ただ、沢に盛り土をして造成したゴルフ場では、ふつう地下水に浸食されただけでは陥没が起きない対策が施されているという。排水管が地下に設けられ、土砂は管に入らずに水だけを通す仕組みになっている。
8番ホールの下に排水管が実際に設置されていたかどうかはまだわかっていないが、排水管の出口とみられる貯水池には大量の土砂が流出していた。
陥没事故の原因はまだ解明されてはいないが、東京大生産技術研究所の桑野玲子准教授(地盤工学)は「土を盛って造成した地盤では、地下水によって土が徐々に浸食されて地盤内部で空洞が大きく成長しやすい場合がある。地
表面の変状からこのような異常を見つけるのは困難で、詳しい地盤調査が必要だ」と警告する。
2009/05/01
ゴルフ中の女性がコースの陥没穴に転落して死亡した事故で、休業中の胆振管内安平町のゴルフ場「ル・ペタウゴルフ」は4月30日、事故発生からちょうど一カ月に当たる5月2日から、事故があったコースを除く2コースで営業を再開すると発表した。
レーダーによる空洞調査と荷重試験を行い、安全を確認したとしている。
再開するのは、三コースのうち「デューンズ」「ウッドランド」の2コース(各9ホール)。
地中レーダー探査をコースの地下埋設管がある十カ所で行ったほか、棒状の装置を突き刺す試験なども行い、空洞がないことを確認。

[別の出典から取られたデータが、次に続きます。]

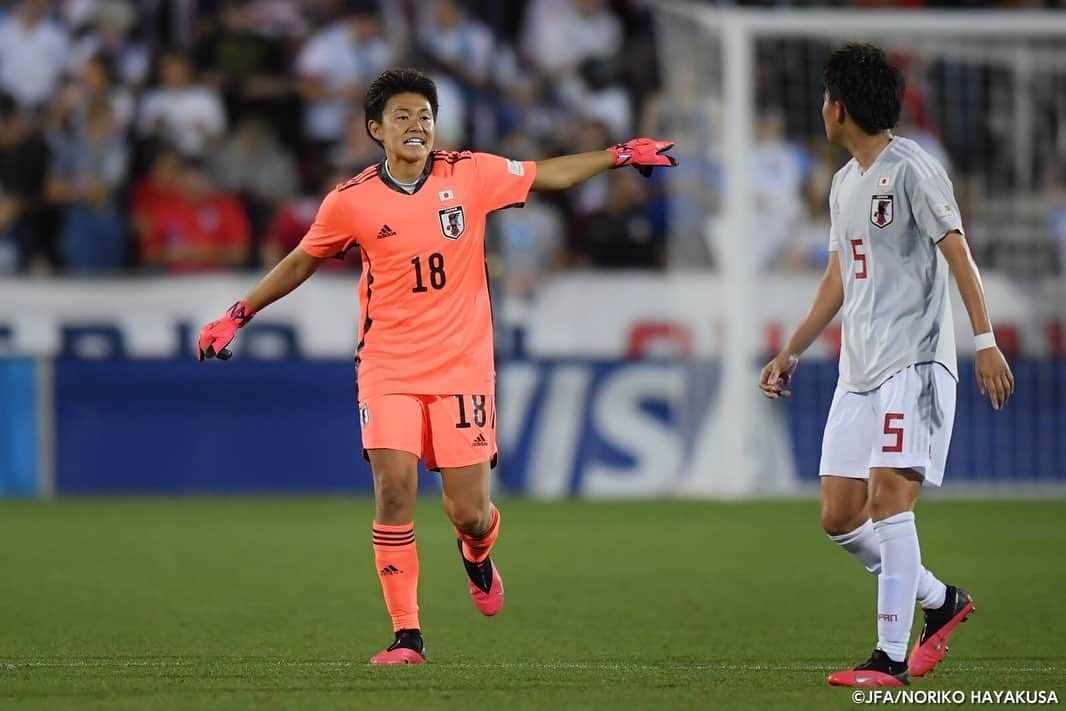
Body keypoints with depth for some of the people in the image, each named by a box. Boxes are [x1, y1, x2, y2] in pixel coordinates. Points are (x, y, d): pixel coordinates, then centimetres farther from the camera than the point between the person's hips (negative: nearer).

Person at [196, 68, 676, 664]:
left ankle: (477, 555, 38)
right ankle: (407, 635, -6)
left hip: (462, 368, 1)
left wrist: (620, 155, 11)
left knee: (469, 513, -2)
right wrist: (237, 315, 13)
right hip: (388, 369, -1)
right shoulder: (351, 202, -3)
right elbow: (302, 262, 13)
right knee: (394, 492, -16)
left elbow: (548, 175, 14)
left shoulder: (471, 174, -2)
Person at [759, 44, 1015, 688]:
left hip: (915, 363, -9)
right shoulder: (845, 182, 18)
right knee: (840, 516, 4)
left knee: (887, 498, -17)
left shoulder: (912, 169, -8)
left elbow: (957, 254, -14)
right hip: (859, 371, 9)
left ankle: (891, 659, -15)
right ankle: (941, 602, 22)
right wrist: (793, 353, 29)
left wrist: (986, 340, -22)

フェアウエーに重量2.7トンの大型トラクターを走らせて陥没が起きないことを確かめたという。
一方、8番ホールで事故があった「カスケードコース」(9ホール)は、道警が5月中にも周囲を掘り返すなどの調査をする予定であるため、閉鎖を続ける。
山本秀樹副支配人は「事件を真摯(しんし)に受け止め、信頼回復に努めたい」と話し、同ゴルフ場代理人の弁護士は「会員にこれ以上迷惑を掛けられない。従業員の雇用も確保したい」としている。